Action item | Your answer is the lines from the one that has "- 将喜好对方和喜好对方推销的产品分开" through the last line of the records below, retyped exactly and alone.

Record excerpts |

——

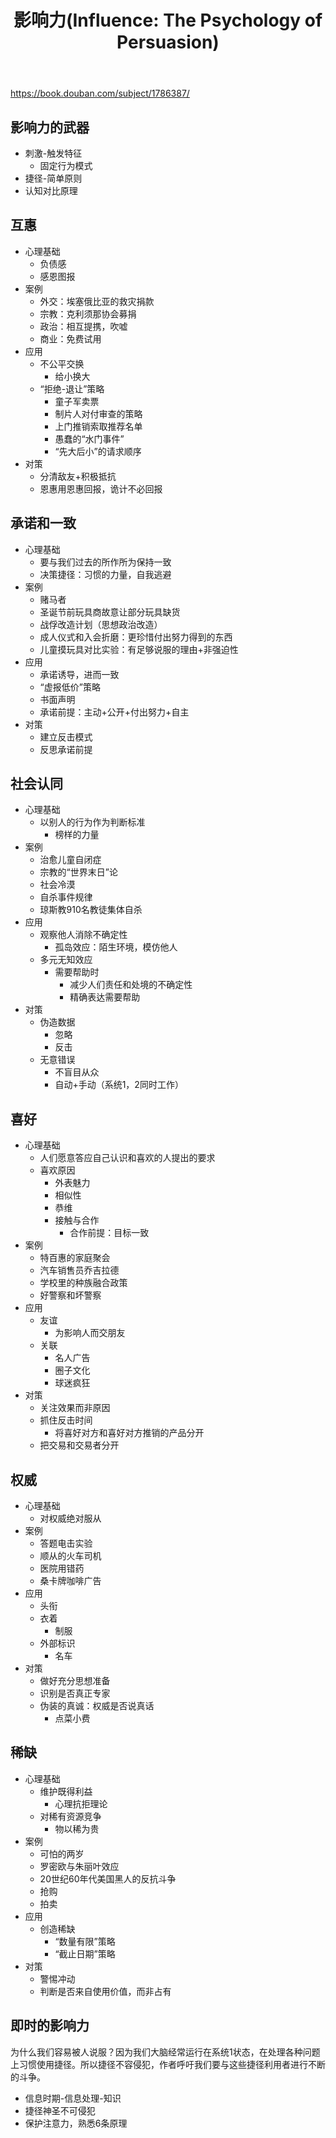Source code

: #+title: 影响力(Influence: The Psychology of Persuasion)

https://book.douban.com/subject/1786387/

** 影响力的武器
- 刺激-触发特征
  - 固定行为模式
- 捷径-简单原则
- 认知对比原理

** 互惠
- 心理基础
  - 负债感
  - 感恩图报
- 案例
  - 外交：埃塞俄比亚的救灾捐款
  - 宗教：克利须那协会募捐
  - 政治：相互提携，吹嘘
  - 商业：免费试用
- 应用
  - 不公平交换
    - 给小换大
  - “拒绝-退让”策略
    - 童子军卖票
    - 制片人对付审查的策略
    - 上门推销索取推荐名单
    - 愚蠢的“水门事件”
    - “先大后小”的请求顺序
- 对策
  - 分清敌友+积极抵抗
  - 恩惠用恩惠回报，诡计不必回报

** 承诺和一致
- 心理基础
  - 要与我们过去的所作所为保持一致
  - 决策捷径：习惯的力量，自我逃避
- 案例
  - 赌马者
  - 圣诞节前玩具商故意让部分玩具缺货
  - 战俘改造计划（思想政治改造）
  - 成人仪式和入会折磨：更珍惜付出努力得到的东西
  - 儿童摸玩具对比实验：有足够说服的理由+非强迫性
- 应用
  - 承诺诱导，进而一致
  - “虚报低价”策略
  - 书面声明
  - 承诺前提：主动+公开+付出努力+自主
- 对策
  - 建立反击模式
  - 反思承诺前提

** 社会认同
- 心理基础
  - 以别人的行为作为判断标准
    - 榜样的力量
- 案例
  - 治愈儿童自闭症
  - 宗教的“世界末日”论
  - 社会冷漠
  - 自杀事件规律
  - 琼斯教910名教徒集体自杀
- 应用
  - 观察他人消除不确定性
    - 孤岛效应：陌生环境，模仿他人
  - 多元无知效应
    - 需要帮助时
      - 减少人们责任和处境的不确定性
      - 精确表达需要帮助
- 对策
  - 伪造数据
    - 忽略
    - 反击
  - 无意错误
    - 不盲目从众
    - 自动+手动（系统1，2同时工作）

** 喜好
- 心理基础
  - 人们愿意答应自己认识和喜欢的人提出的要求
  - 喜欢原因
    - 外表魅力
    - 相似性
    - 恭维
    - 接触与合作
      - 合作前提：目标一致

- 案例
  - 特百惠的家庭聚会
  - 汽车销售员乔吉拉德
  - 学校里的种族融合政策
  - 好警察和坏警察

- 应用
  - 友谊
    - 为影响人而交朋友
  - 关联
    - 名人广告
    - 圈子文化
    - 球迷疯狂
- 对策
  - 关注效果而非原因
  - 抓住反击时间
    - 将喜好对方和喜好对方推销的产品分开
  - 把交易和交易者分开

** 权威
- 心理基础
  - 对权威绝对服从
- 案例
  - 答题电击实验
  - 顺从的火车司机
  - 医院用错药
  - 桑卡牌咖啡广告
- 应用
  - 头衔
  - 衣着
    - 制服
  - 外部标识
    - 名车
- 对策
  - 做好充分思想准备
  - 识别是否真正专家
  - 伪装的真诚：权威是否说真话
    - 点菜小费

** 稀缺
- 心理基础
  - 维护既得利益
    - 心理抗拒理论
  - 对稀有资源竞争
    - 物以稀为贵

- 案例
  - 可怕的两岁
  - 罗密欧与朱丽叶效应
  - 20世纪60年代美国黑人的反抗斗争
  - 抢购
  - 拍卖
- 应用
  - 创造稀缺
    - “数量有限”策略
    - “截止日期”策略
- 对策
  - 警惕冲动
  - 判断是否来自使用价值，而非占有

** 即时的影响力

为什么我们容易被人说服？因为我们大脑经常运行在系统1状态，在处理各种问题上习惯使用捷径。所以捷径不容侵犯，作者呼吁我们要与这些捷径利用者进行不断的斗争。

- 信息时期-信息处理-知识
- 捷径神圣不可侵犯
- 保护注意力，熟悉6条原理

——

Finished task |
    - 将喜好对方和喜好对方推销的产品分开
  - 把交易和交易者分开

** 权威
- 心理基础
  - 对权威绝对服从
- 案例
  - 答题电击实验
  - 顺从的火车司机
  - 医院用错药
  - 桑卡牌咖啡广告
- 应用
  - 头衔
  - 衣着
    - 制服
  - 外部标识
    - 名车
- 对策
  - 做好充分思想准备
  - 识别是否真正专家
  - 伪装的真诚：权威是否说真话
    - 点菜小费

** 稀缺
- 心理基础
  - 维护既得利益
    - 心理抗拒理论
  - 对稀有资源竞争
    - 物以稀为贵

- 案例
  - 可怕的两岁
  - 罗密欧与朱丽叶效应
  - 20世纪60年代美国黑人的反抗斗争
  - 抢购
  - 拍卖
- 应用
  - 创造稀缺
    - “数量有限”策略
    - “截止日期”策略
- 对策
  - 警惕冲动
  - 判断是否来自使用价值，而非占有

** 即时的影响力

为什么我们容易被人说服？因为我们大脑经常运行在系统1状态，在处理各种问题上习惯使用捷径。所以捷径不容侵犯，作者呼吁我们要与这些捷径利用者进行不断的斗争。

- 信息时期-信息处理-知识
- 捷径神圣不可侵犯
- 保护注意力，熟悉6条原理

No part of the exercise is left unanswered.